Anyone know of a good RV park that is on the river?


----------



## stammster - temporary (Jul 20, 2009)

Comal or Gaudalupe?


----------



## Little-bit (Oct 19, 2005)

*Either one*



stammster said:


> Comal or Gaudalupe?


Either one is fine with me.


----------



## Mrschasintail (Dec 8, 2004)

Waco, or KL Ranch Camp.


----------



## Ducatibilt (Jul 8, 2010)

The only one on the Comal is Landa RV. The best location ever for a campground and it happens to have the worst campground I've ever stayed at. I would highly recommend you do some research on them before you stay there. It's been quite a while sincwe we've stayed on the Guadalupe though so not sure whats good there now.

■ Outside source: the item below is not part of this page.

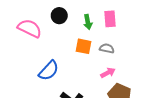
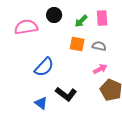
green arrow: (88, 22) -> (81, 21), turned 56
pink semicircle: (30, 28) -> (26, 27), turned -35

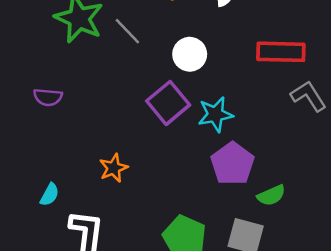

Also you might want to look at the San Marcos river which is where we normally go now. Check out Pecan Park Rv in San Marcos and Leisure Rv in Fentress both are great parks. If you have little kids the river is probably better for them to play in at Leisure but the entertainment value of the rapids/waterfall at Pecan Park is pretty hard to beat.:biggrin:


----------



## charlenelim (Jun 5, 2013)

Gaudalupe is the best. Private RV parks so not very many tress but there are activities. There are always the floats down the river.


----------



## FLAT FISHY (Jun 22, 2006)

Lazy L&L they have made a lot of improvements over the last few years..


----------



## Troutrod (Jul 6, 2009)

Haco springs on river road is the best cleanest and good security.


----------